“好好好,来这坐一会,陪我收拾一下。然后就去睡觉,多睡睡。每天喝这个汤,隔天闻一下麝香和吃当门子,这就好了。”
徐婆子在屋檐下唠叨着,头顶的麦桔梗在地上投下一片阴影,小母鸡咕咕地走动着,旁边的小菜地的油菜长得甚好,瓜藤爬了一面墙,浅黄色的小花舒展着自己的身体,甚是生机勃勃。
这样的日子过了半个月,侯青青每日都被监督着喝药、晒草药,隔天吃那极其霸道的当门子,她又没有其他的烦恼,除了没有过多的营养,瘦了些,但是她的精神头倒是好了很多。
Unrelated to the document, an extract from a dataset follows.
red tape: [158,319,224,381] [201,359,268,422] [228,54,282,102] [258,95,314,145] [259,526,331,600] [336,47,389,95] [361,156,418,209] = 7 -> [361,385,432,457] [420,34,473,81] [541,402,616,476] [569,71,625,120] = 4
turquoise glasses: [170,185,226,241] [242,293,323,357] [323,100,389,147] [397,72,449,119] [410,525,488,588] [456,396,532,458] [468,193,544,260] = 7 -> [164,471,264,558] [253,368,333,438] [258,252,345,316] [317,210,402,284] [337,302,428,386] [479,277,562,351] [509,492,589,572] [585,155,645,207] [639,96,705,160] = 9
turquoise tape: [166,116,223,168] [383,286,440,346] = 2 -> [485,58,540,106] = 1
她已经能想起来珏姨和许志远这些人了。但是她脑子上的包还有一点,越到后面消得越快。
她心急也没用,外面都不知道怎么样了。她突然想起也是很突然的一个早晨的喝药,喝下了那个当门子的时候,冲脑子的时候想起来的。
徐婆子知道她是被人绑着去顶罪也很是唏嘘不已,但她对她一个女子能也敢打拼一番事业很是赞赏。
“这里是安定府最北的山脉,跨过这个山脉就是介平府了。当年是白境县,现在可能是高城县了。你说的里水县我没去过,还得到县里给你找车队,或者镖局。”
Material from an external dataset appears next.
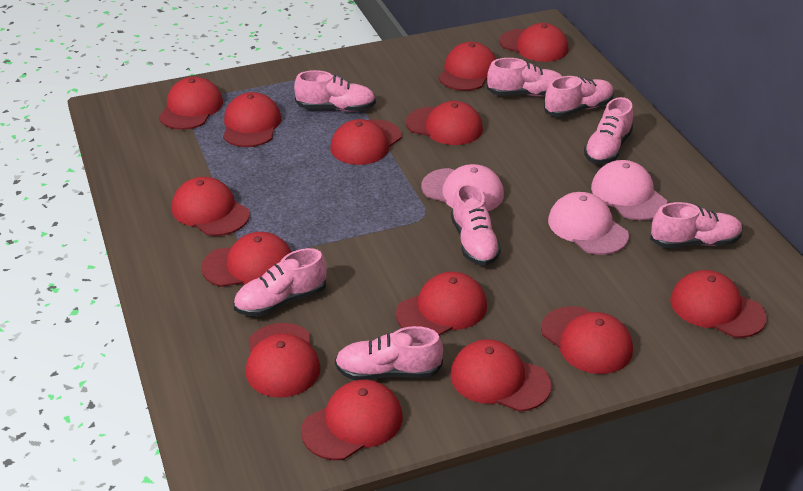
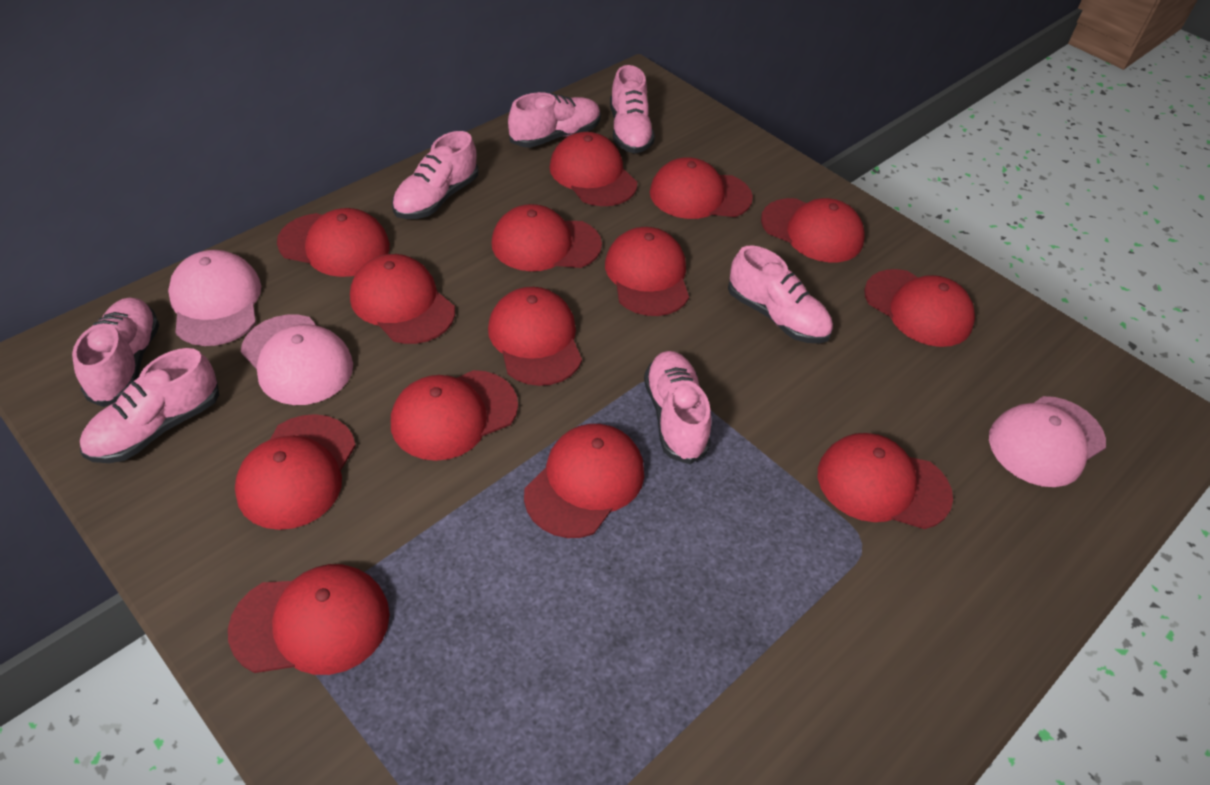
pink shoe: [234,248,327,316] [294,70,376,112] [335,326,443,380] [451,183,501,266] [487,58,563,97] [544,76,614,117] [584,97,633,164] [650,202,743,248] = 8 -> [72,297,159,407] [80,348,219,463] [392,131,478,219] [508,92,601,148] [610,65,655,154] [644,351,712,464] [728,245,833,344] = 7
“啊?青山镖局?我不知道,不过应该有的吧。”徐婆子对这方面是不太懂的,她也就年轻成亲的时候去了一回县里,待了几天。
而现在徐婆子愿意让她跟着出去扛水了,这个阶段适当的走动恢复得会更快。
侯青青用肩膀担着空桶,跟着徐婆子去这条村落唯一的山泉水出口。
那是大山的馈赠,每个大水的人都要双手合十,在心里虔诚地感谢山神的无私。
“她怎么来了!”一道尖锐的女声响起。
这里打水的都是女性。
徐婆子淡定地说:“我们来打水,打完就走。不服的话,你就去村长那里说。我年纪大了,等下我就摔死在你们门口去!”
徐婆子的话唬得女娃子和妇人们一愣一愣的。